German chemicals group Wacker Chemie AG (ETR:WCH) turned to a net loss of EUR 629.6 million (USD 693m) for 2019 from a profit of EUR 260.1 million a year back, following a hefty impairment charge on polysilicon facilities.
The group said that its result before interest and tax (EBIT) was negative at EUR 536.3 million against earnings of EUR 389.6 million in 2018, the reason being a EUR-760-million impairment charge on the carrying amount of Wacker’s polysilicon production plants. It noted that this impairment reflects its subdued expectations for the future trend in solar-grade polysilicon prices.
Wacker's annual sales decreased by 1% to EUR 4.93 billion because of lower prices, particularly for solar-grade polysilicon, but also for standard silicones.

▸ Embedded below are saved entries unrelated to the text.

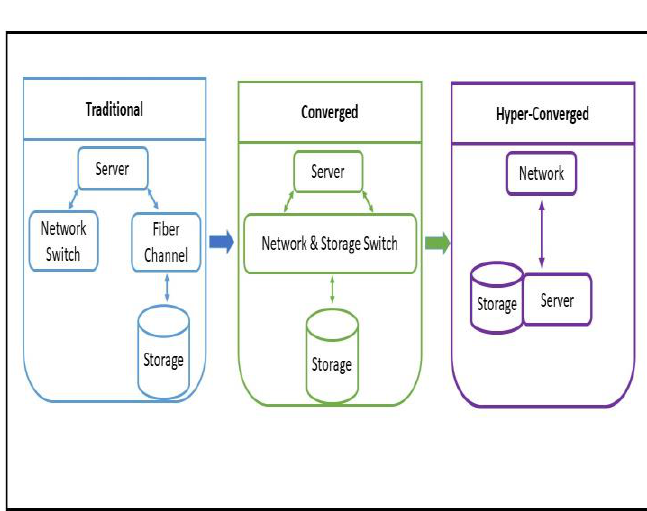
Figure 2. Evolution of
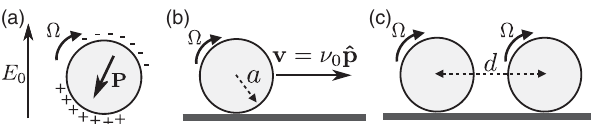
FIG. 6. Quincke rollers. (a) When applying a dc electric field E 0 to an insulating sphere immersed in a conducting fluid, a charge dipole forms at the sphere surface. When E 0 > E electric dipole makes a finite angle with the electric field causing the steady rotation of the sphere at constant angular speed Ω . (b) The rotation is converted into translation by allowing the sphere to sediment on one electrode. When isolated, the resulting Quincke rotor rolls without sliding at constant speed: ν 0 ð 0 Þ ¼ a Ω . (c) When two colloids rolling in the same direction are close to each other, the lubrication torque acting on the two spheres separated by a distance d scales as log ð d − 2 a Þ and hinders their rolling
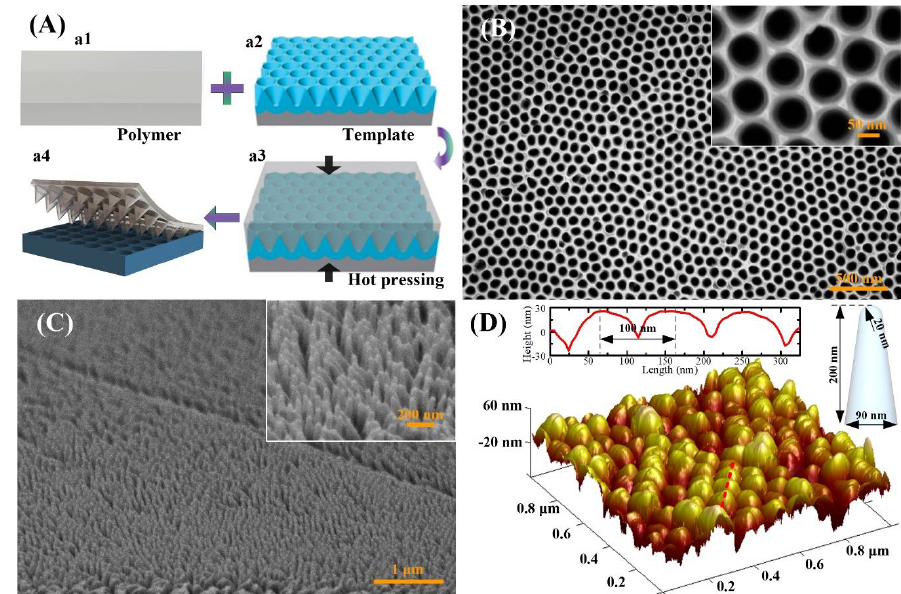
Figure 2. ( A ) Scheme of the fabrication processes for nanocone PVA film. ( a1 ) the prepared PVA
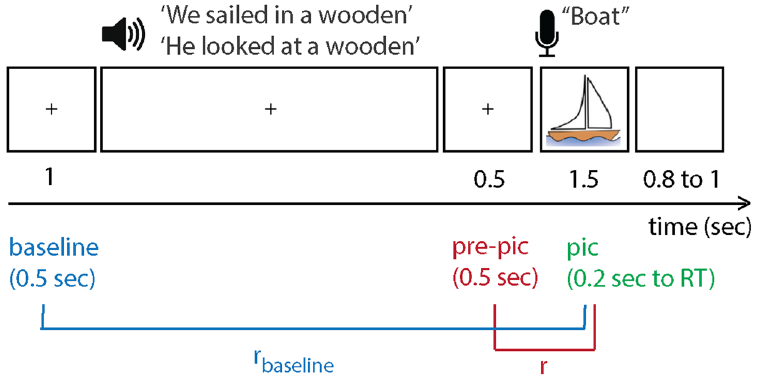
Figure 1. Experimental trial: participants listened to sentences that either built high or low expectations on upcoming pictures (pic) to be named. After a 0.5 s silent gap, participants named the picture that completed the sentence. We tested if the similarity-distance between the pattern of activity in the high frequency band during picture and pre-picture intervals predicted the RTs, by calculating the Spearman correlation coefficient (r). We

The group’s polysilicon division saw its earnings before interest, tax, depreciation and amortisation (EBITDA) fall by 21% to EUR 56.9 million due to price effects, even though it included EUR 112.5 million in insurance compensation for damage from an incident at Charleston in the US back in 2017. Sales at the polysilicon segment declined by 5% to EUR 780 million. This year, the division is seen to increase its sales slightly by a low-single-digit percentage, driven by an improved product-mix. EBITDA, adjusted for the non-recurring effect of the above-mentioned insurance compensation, is expected to be on par with that in 2019.
“In our polysilicon business, we still face strong competition and price pressure. Trade conflicts and geopolitical crises harbor downside risks. In addition, the uncertainties arising from the coronavirus currently top all other risks,” commented CEO Rudolf Staudigl.
For the group as a whole, Wacker forecasts sales going up by a low-single-digit percentage in 2020, but it sees a likely decline in adjusted EBITDA by a mid-single-digit percentage. The group, though, noted that this guidance excludes the economic impact of a coronavirus COVID-19 pandemic, which could be high -- above EUR 100 million -- when it comes to Wacker’s earnings and financial position.
For the first quarter of 2020, the group projects sales of some EUR 1.2 billion and EBITDA that is substantially above last year’s level of EUR 142 million.
The executive and supervisory boards of the company will propose a dividend distribution of EUR 0.50 per share at the annual shareholders’ meeting.